Human experts remain in the loop to validate everything, ensuring all of the AI-generated plans can be relied upon. That’s important, because if something like a cost estimate comes up short, or if the wrong materials are ordered, it could stall work on the job site for days or even weeks.

“We evaluated a lot of AI tools, but most produce outputs that require so much correction they’re unusable,” said Kyle Bear, vice president of research and development at Higharc customer Signature Homes LLC. “Higharc is different. It’s grounded in how homes are actually built, so the outputs are usable from day one. [It] helps us move faster and operate with more precision and fewer downstream surprises.”

Supply chain pivot

To date, Higharc has focused on homebuilders only, but alongside the funding it announced a significant pivot, saying it’s extending its floor plan intelligence technology into the materials supply chain. It’s partnering with US LBM, which is the largest privately owned building materials distributor in the U.S., to automate pricing estimates for homebuilding projects.
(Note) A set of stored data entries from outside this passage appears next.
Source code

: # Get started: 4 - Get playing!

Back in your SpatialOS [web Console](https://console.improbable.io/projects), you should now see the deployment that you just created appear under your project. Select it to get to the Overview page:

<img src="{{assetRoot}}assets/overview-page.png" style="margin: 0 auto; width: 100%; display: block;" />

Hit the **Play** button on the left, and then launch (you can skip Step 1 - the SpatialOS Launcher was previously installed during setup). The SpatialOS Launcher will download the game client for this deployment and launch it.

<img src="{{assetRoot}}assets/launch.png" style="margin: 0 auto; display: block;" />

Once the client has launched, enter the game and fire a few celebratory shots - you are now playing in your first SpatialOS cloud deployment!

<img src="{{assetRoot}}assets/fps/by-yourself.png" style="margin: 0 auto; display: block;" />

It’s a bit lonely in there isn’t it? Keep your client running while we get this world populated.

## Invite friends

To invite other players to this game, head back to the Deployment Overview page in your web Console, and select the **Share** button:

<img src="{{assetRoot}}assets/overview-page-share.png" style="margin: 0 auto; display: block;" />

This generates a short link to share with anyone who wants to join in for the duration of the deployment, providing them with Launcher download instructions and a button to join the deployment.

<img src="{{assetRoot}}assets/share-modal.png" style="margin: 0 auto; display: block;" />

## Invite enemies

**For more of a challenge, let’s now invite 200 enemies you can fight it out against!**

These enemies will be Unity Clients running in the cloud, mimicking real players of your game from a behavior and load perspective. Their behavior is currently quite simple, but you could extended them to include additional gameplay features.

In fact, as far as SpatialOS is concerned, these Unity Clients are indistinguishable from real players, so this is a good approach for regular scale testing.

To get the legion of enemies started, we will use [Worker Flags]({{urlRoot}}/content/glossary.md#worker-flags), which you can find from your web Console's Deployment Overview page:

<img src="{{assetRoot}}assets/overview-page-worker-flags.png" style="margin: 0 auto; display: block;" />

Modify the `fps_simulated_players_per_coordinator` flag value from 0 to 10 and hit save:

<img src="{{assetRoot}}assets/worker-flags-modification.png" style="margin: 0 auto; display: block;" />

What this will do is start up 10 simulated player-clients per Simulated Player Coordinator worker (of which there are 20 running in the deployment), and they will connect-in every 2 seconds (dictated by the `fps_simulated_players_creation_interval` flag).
US LBM Chief Digital and Technology Officer Jonathan Greene said the typical process for estimating costs is laborious and unreliable. When a builder provides a floor plan to a materials distributor, someone needs to sift through those blueprints and produce what’s known as a “takeoff,” namely a detailed count of every stud, nail, joist, beam, drywall sheet, door frame, door handle and everything else that goes into the finished home. It’s a slow and error-strewn process that leads to overruns, wasted materials being ordered but never used, and costly delays.

Higharc’s new AutoTranslate AI is meant to streamline the entire process. It can ingest a flat 2D floor plan and transform it into a 3D spatial model. Based on that, it will then generate a precise material takeoff that’s aligned with products in US LBM’s catalog, so homebuilders can see a more accurate price estimate.

“What sets Higharc apart is the ability to go from a static 2D plan to a precise and dynamic 3D data model in one step,” Greene said. “That unlocks not just fast, accurate quoting, but smarter material planning, the ability to sell the whole home and real-time collaboration with our customers.”

Higharc will use the funds from today’s round to expand its AI product development, develop more specialized models and expand into broader segments of the homebuilding industry. “Everything we’re building is in service of one outcome: to make homebuilding seamless so builders can build better homes more affordably,” Minor said. “This next phase is about scaling that impact by deepening our AI capabilities and bringing suppliers onto the same trusted system builders already rely on.”